Which is why MacGuineas with a straight face was labeled as the ‘Centrist’ in the Liebman-MacGuineas-Samwick Non-Partisan Social Security Reform Plan, where the ‘Left’ was represented by Clintonista-Rubinista-Harvard Summerista Jeff Liebman, the right by Bush Admin Economist/Dartmouth Econ professor Andrew Samwick, and Maya (natch) representing the ‘Sensible Center’.
Now LMS is a straight out privatization plan essentially identical to the Bush 2001 CSSS Commiission final product ‘Model 2’. And Liebman who went on to become one of the Obama campaigns first three economic hires and in all likelihood at least a strong influence on Obama’s otherwise inexplicable hard-on against SS (a Chained CPI is a feature of LMS) is not exactly the reborn FDR or even LBJ, but by God LMS and sandwich figure MacGuineas are bi-partisan-y and by no means committed to a pre-conceived Peter G Peterson outcome.
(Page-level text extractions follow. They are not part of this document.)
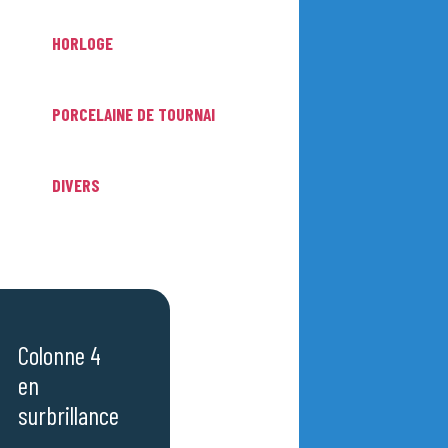
HORLOGE
PORCELAINE DE TOURNAI
DIVERS
Colonne 4
en
surbrillance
Of course inquiring minds might want to examine the precise timing of Maya M’s CV in regards to checks collected from McCranky and PGP respectively.
None of which changes Jack’s point but hopefully adds some context to who and what Ms. MacG represents.
What I find most disturbing is the depths to which organizations like CRFB will sink to disguise the actual ideological skew of their members. Their web cite describes its President as follows: “Maya has worked at the Brookings Institution and on Wall Street. As a political independent, she has advised numerous candidates for office from both parties, and works regularly with members of Congress on health, economic, tax, and budget policy. She serves on the boards of a number of national, nonpartisan organizations and received her Master in Public Policy from the John F. Kennedy School of Government at Harvard University.”
In fact she has worked for CFRB almost straight out of grad school. Her budget policy “expertise” is virtually manufactured at Peterson institutes with brief stints at NAF, Brookings and the Concord Coalition. She worked on McCain’s run in 2000. That’s an independent policy maker? I don’t think so. Again, go to the CFRB web site and check its Board members. Bowles, Simpson, Peterson and a host of the usual suspects from the political and corporate right wing.